» **Brief**
Output the data below exactly, images excluded.

» **Material shown**

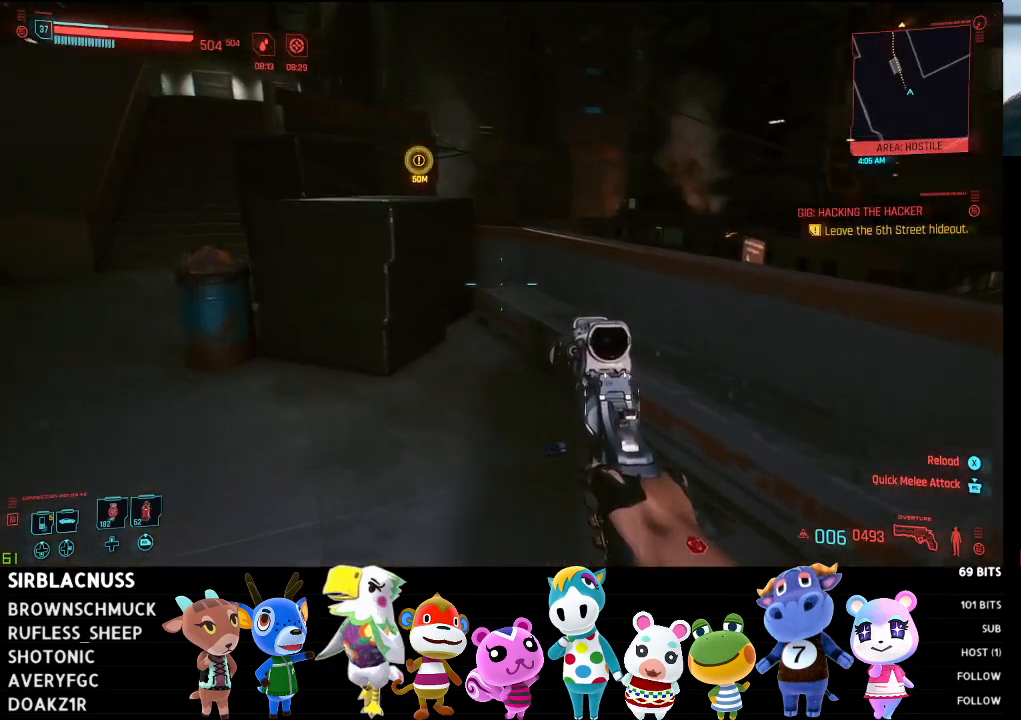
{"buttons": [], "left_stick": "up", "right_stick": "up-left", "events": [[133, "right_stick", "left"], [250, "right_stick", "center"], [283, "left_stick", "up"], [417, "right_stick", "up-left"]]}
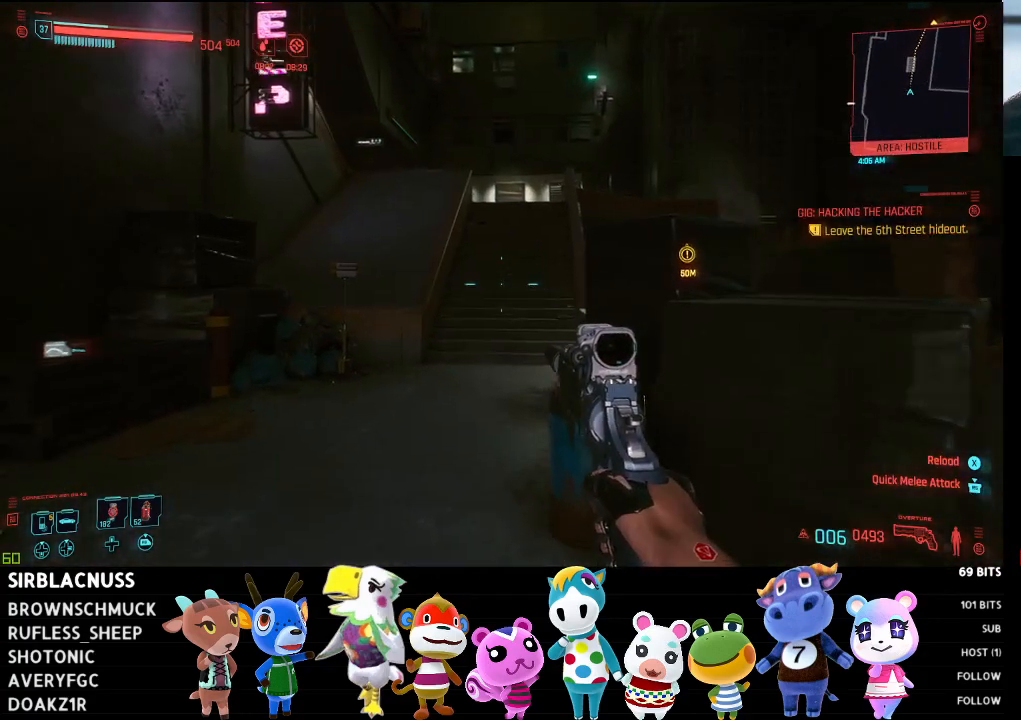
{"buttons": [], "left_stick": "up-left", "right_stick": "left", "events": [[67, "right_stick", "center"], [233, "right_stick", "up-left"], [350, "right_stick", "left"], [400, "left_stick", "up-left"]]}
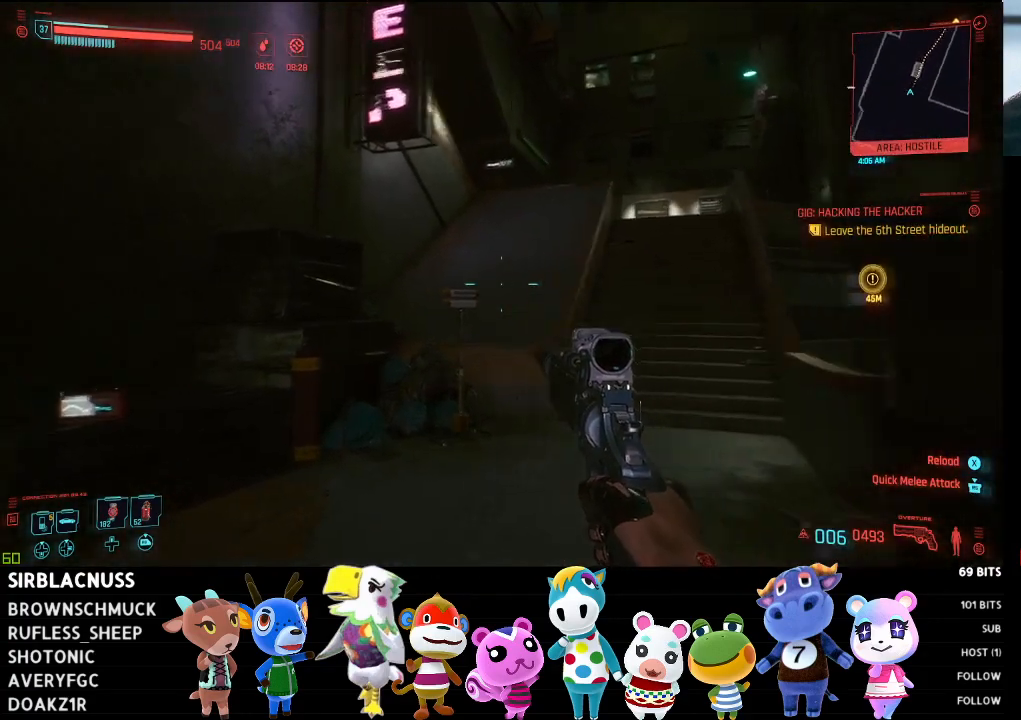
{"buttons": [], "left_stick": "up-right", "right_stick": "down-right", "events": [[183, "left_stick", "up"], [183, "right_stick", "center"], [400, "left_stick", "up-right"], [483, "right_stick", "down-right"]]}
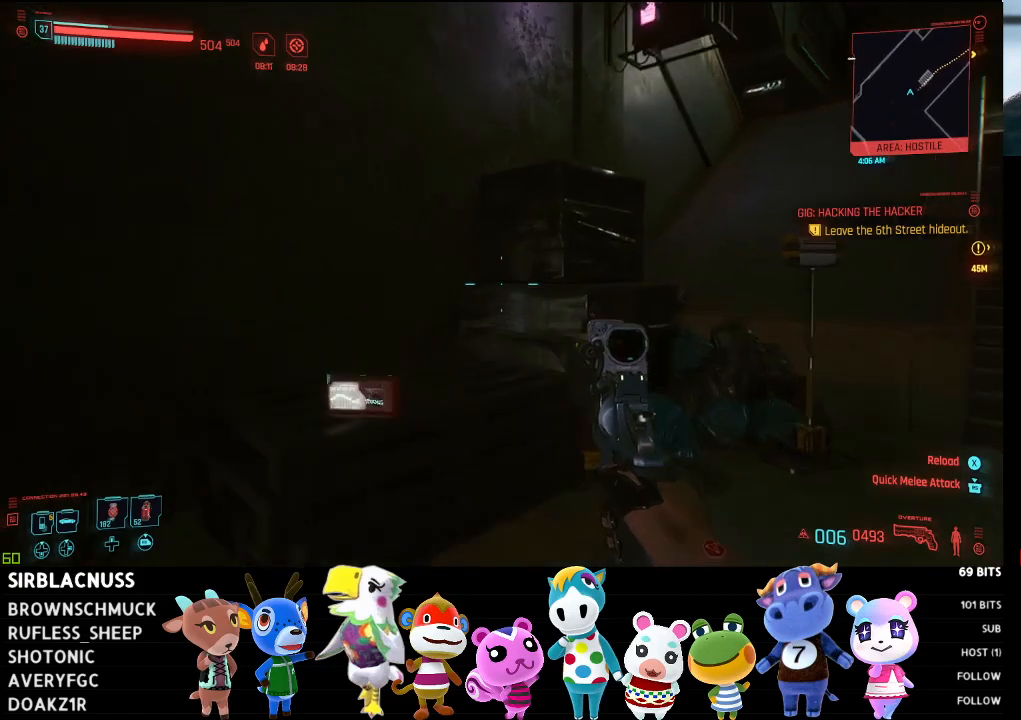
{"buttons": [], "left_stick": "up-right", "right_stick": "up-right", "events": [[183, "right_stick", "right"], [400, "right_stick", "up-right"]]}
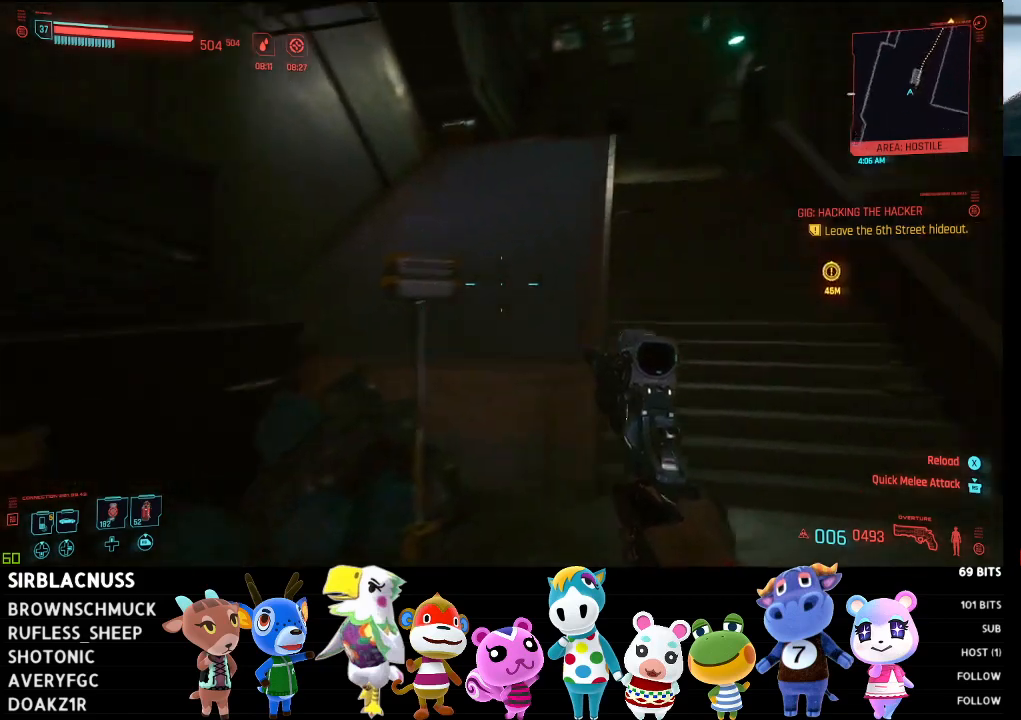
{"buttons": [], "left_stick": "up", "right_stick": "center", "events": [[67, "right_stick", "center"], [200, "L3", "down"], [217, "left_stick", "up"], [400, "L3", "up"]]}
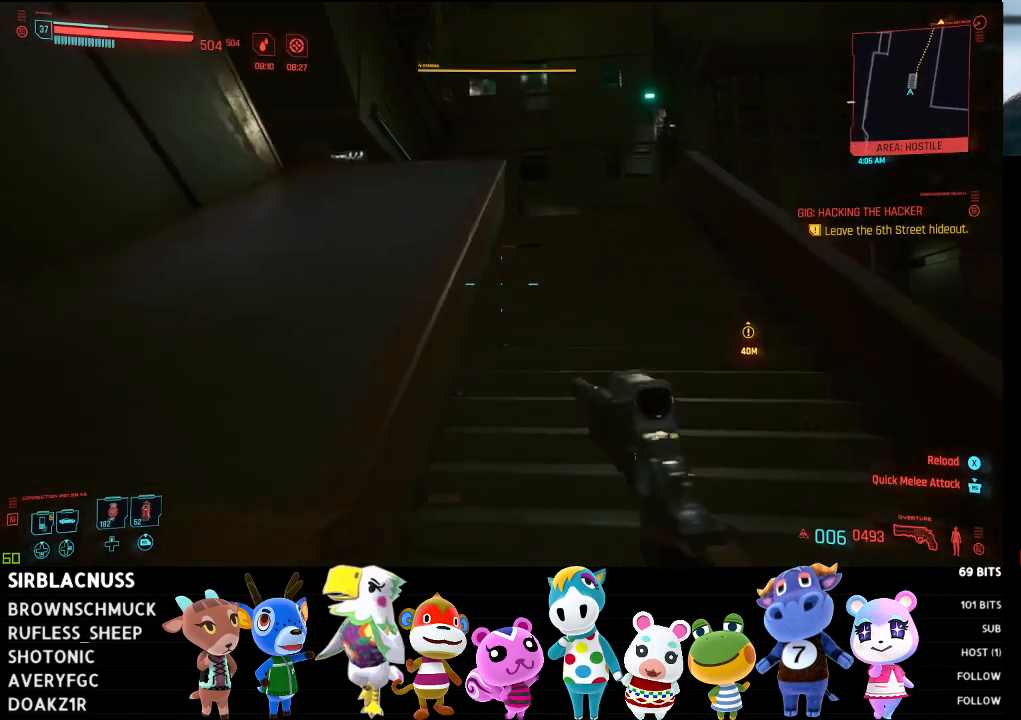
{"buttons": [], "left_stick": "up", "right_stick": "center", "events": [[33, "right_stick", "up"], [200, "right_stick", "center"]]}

» **Expected answer**
{"buttons": [], "left_stick": "up", "right_stick": "up-left", "events": [[133, "right_stick", "left"], [250, "right_stick", "center"], [283, "left_stick", "up"], [417, "right_stick", "up-left"]]}
{"buttons": [], "left_stick": "up-left", "right_stick": "left", "events": [[67, "right_stick", "center"], [233, "right_stick", "up-left"], [350, "right_stick", "left"], [400, "left_stick", "up-left"]]}
{"buttons": [], "left_stick": "up-right", "right_stick": "down-right", "events": [[183, "left_stick", "up"], [183, "right_stick", "center"], [400, "left_stick", "up-right"], [483, "right_stick", "down-right"]]}
{"buttons": [], "left_stick": "up-right", "right_stick": "up-right", "events": [[183, "right_stick", "right"], [400, "right_stick", "up-right"]]}
{"buttons": [], "left_stick": "up", "right_stick": "center", "events": [[67, "right_stick", "center"], [200, "L3", "down"], [217, "left_stick", "up"], [400, "L3", "up"]]}
{"buttons": [], "left_stick": "up", "right_stick": "center", "events": [[33, "right_stick", "up"], [200, "right_stick", "center"]]}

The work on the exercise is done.